Work order: Below are some records; work out how many of their lines contain "anchor" and give the number only.

--- --- ---

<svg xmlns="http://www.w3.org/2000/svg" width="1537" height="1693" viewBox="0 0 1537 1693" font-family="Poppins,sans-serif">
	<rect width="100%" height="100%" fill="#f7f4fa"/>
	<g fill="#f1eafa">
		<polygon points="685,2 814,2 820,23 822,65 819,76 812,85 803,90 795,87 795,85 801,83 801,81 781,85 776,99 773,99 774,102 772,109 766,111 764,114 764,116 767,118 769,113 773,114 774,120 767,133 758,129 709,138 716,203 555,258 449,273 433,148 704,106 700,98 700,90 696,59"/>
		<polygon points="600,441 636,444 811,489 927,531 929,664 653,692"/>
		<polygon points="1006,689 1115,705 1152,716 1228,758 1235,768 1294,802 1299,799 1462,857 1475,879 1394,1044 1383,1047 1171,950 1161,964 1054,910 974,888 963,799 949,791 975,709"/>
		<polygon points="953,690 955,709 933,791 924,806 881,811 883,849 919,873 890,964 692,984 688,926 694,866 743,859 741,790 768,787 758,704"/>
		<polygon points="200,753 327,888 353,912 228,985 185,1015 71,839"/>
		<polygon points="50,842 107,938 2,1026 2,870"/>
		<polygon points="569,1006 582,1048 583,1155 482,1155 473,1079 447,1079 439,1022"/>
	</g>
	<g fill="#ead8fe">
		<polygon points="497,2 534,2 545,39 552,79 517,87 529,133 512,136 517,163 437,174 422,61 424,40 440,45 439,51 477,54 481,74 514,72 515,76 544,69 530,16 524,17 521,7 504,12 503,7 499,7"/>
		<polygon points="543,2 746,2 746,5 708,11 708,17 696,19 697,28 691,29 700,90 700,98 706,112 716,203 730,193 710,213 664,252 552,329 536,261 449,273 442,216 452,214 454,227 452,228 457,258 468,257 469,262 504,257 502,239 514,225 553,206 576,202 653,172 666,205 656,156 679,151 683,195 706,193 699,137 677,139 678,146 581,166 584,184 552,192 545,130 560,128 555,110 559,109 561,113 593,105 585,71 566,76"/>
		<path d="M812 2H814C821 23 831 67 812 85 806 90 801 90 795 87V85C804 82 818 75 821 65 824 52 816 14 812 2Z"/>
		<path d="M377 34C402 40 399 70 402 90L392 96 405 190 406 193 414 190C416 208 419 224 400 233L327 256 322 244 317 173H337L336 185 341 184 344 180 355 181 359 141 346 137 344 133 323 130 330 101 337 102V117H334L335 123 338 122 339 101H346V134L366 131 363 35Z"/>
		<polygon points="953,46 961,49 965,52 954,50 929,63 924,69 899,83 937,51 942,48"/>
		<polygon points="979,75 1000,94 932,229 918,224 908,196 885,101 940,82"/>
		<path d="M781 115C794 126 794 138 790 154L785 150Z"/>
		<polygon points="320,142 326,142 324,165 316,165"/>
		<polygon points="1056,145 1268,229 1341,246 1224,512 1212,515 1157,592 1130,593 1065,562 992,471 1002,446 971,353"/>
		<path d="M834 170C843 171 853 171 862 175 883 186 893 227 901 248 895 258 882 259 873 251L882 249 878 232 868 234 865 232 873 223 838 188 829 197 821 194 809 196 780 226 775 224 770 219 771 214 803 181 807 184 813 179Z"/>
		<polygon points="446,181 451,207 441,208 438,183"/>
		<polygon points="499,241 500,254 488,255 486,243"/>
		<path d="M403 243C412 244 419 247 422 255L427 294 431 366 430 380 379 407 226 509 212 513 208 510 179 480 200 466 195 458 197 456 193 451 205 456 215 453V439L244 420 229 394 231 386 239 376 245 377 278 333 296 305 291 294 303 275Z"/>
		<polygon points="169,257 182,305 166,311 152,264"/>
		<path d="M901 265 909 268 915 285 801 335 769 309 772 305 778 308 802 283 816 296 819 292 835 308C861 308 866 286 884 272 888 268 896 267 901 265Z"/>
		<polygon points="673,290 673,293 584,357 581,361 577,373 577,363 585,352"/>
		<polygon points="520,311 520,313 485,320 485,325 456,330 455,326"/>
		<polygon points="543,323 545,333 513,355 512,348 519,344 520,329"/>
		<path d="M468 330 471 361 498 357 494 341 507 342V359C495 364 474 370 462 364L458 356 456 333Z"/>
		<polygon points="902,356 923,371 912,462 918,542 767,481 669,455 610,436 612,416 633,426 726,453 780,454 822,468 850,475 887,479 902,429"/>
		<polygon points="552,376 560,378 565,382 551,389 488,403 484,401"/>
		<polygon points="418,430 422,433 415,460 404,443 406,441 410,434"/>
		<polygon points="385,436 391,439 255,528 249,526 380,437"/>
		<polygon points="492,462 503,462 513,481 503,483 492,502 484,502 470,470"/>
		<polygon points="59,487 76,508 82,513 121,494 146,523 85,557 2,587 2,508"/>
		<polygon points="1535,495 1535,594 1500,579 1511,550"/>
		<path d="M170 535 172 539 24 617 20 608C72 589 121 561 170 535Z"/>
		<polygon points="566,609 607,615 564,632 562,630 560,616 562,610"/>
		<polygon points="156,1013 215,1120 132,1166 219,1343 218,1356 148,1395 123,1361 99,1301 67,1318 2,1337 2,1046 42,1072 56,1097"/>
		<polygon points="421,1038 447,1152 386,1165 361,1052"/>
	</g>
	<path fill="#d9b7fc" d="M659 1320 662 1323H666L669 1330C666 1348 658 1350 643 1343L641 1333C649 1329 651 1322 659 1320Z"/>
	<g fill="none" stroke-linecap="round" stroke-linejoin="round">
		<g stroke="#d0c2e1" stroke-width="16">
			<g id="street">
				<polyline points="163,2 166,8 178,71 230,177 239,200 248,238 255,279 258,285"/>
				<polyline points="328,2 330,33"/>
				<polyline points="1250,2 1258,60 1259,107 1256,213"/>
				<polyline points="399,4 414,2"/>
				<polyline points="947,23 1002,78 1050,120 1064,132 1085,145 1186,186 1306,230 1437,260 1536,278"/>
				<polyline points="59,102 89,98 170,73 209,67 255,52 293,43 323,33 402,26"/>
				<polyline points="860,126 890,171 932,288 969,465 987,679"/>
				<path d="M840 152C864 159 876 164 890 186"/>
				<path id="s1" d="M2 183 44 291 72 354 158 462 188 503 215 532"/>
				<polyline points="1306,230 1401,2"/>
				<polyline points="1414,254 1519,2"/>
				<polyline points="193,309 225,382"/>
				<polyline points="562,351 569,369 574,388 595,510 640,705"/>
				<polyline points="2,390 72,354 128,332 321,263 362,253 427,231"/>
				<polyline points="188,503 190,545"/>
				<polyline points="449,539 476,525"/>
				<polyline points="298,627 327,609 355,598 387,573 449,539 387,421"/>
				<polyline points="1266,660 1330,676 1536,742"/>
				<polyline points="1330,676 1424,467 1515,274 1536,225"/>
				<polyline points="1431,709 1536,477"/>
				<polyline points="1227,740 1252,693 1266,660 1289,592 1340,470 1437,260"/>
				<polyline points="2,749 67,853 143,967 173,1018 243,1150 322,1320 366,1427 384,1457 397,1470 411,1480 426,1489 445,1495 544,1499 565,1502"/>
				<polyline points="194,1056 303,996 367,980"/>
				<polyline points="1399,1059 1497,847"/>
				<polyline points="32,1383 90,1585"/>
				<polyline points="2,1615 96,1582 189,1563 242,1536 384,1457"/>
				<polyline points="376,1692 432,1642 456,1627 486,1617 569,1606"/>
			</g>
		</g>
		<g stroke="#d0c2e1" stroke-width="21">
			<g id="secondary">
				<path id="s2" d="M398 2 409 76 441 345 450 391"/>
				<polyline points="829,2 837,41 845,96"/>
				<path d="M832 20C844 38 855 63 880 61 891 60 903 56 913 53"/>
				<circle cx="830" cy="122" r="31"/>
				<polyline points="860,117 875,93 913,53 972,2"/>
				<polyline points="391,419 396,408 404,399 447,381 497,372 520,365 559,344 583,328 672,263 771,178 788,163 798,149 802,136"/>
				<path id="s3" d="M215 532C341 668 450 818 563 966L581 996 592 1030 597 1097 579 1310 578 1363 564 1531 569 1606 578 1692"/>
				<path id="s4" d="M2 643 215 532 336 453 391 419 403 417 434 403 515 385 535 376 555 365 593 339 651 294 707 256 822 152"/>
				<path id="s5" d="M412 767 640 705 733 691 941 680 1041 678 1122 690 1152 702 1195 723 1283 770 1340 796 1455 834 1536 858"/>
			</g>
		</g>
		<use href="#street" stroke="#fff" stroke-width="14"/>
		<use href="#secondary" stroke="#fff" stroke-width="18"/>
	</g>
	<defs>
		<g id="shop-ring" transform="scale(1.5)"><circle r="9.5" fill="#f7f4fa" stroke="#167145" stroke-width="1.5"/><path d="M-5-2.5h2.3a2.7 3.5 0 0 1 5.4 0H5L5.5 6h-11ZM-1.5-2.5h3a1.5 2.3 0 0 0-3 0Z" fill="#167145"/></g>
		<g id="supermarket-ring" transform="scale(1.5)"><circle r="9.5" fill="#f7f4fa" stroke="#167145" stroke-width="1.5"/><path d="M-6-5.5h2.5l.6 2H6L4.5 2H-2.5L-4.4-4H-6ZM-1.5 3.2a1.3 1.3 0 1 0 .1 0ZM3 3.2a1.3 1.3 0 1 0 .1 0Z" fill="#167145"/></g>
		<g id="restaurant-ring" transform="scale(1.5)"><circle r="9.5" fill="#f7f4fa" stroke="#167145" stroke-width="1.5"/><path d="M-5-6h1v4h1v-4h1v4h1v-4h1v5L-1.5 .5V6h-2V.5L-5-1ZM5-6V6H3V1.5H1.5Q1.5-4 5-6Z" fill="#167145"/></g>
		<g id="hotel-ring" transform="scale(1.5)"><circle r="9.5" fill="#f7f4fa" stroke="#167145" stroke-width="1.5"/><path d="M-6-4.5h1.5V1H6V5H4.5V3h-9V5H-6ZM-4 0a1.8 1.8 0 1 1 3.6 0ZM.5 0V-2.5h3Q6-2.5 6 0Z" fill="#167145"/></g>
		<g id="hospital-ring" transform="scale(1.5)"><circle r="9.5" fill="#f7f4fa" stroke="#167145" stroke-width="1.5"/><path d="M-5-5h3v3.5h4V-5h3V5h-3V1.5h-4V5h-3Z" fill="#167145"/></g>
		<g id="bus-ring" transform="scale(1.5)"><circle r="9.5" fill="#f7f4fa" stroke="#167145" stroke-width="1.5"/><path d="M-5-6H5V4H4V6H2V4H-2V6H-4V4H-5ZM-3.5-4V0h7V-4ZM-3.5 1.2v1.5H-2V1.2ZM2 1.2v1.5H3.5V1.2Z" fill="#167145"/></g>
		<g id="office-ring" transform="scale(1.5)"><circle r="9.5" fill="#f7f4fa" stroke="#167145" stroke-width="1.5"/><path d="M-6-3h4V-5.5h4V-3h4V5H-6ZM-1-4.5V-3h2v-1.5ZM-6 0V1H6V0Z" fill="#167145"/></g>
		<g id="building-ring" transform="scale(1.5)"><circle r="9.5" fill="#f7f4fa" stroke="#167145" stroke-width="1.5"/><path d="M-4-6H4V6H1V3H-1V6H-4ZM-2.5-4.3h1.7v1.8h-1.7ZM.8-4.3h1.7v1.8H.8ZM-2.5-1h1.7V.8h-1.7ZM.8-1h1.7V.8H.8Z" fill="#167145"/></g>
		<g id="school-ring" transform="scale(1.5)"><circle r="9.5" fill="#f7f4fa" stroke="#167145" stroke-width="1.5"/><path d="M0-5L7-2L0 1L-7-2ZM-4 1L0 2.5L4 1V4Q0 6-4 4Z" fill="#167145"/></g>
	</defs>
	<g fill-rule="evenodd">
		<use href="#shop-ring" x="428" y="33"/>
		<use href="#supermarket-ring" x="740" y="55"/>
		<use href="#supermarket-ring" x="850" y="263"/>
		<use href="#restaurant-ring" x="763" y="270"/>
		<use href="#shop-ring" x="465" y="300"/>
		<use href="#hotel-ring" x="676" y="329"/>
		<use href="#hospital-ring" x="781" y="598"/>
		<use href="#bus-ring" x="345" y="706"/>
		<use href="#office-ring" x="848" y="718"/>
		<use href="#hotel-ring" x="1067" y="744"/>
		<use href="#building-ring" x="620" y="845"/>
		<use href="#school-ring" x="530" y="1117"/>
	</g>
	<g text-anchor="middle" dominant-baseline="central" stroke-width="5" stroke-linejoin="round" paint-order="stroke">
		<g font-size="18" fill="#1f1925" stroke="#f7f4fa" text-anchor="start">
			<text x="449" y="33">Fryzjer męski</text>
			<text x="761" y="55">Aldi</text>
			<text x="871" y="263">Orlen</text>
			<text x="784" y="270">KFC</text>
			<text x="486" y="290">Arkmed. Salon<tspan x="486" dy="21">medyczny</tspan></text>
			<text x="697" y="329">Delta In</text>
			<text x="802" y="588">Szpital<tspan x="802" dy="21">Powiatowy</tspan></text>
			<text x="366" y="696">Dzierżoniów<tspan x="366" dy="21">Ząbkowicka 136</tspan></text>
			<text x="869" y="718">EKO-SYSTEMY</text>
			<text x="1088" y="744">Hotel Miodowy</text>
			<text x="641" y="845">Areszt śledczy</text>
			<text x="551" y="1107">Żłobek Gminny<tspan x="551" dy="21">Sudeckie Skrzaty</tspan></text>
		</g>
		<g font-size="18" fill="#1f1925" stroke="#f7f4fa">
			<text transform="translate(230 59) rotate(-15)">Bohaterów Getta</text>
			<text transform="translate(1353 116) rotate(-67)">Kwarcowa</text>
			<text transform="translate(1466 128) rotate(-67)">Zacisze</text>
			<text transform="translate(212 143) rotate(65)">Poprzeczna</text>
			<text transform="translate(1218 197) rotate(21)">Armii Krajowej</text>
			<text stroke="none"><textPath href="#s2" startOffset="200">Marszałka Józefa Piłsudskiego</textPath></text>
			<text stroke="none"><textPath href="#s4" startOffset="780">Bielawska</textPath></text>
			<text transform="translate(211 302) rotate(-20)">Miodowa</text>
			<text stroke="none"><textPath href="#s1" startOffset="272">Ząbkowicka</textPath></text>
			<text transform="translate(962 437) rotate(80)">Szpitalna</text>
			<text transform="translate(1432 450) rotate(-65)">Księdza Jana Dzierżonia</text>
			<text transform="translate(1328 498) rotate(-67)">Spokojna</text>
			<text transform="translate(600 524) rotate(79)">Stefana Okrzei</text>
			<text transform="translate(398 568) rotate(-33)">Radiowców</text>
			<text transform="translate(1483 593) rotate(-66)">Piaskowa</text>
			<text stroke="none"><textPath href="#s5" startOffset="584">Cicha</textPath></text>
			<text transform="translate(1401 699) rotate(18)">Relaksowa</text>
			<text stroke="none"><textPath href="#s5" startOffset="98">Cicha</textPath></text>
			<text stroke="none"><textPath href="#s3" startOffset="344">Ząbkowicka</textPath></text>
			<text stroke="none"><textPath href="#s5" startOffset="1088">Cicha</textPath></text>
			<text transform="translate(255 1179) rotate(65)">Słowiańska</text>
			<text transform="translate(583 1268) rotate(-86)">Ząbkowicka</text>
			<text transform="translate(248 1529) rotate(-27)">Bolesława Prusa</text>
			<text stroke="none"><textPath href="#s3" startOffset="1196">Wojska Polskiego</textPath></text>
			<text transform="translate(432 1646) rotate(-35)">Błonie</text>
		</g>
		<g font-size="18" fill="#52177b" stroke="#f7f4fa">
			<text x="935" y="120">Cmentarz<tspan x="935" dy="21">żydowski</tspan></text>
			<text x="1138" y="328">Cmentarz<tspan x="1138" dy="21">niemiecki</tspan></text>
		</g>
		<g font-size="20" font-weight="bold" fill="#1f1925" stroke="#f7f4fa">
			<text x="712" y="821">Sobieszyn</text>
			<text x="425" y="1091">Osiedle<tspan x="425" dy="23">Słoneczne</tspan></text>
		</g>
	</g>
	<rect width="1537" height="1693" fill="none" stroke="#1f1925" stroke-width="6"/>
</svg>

--- --- ---

Finished exercise: 2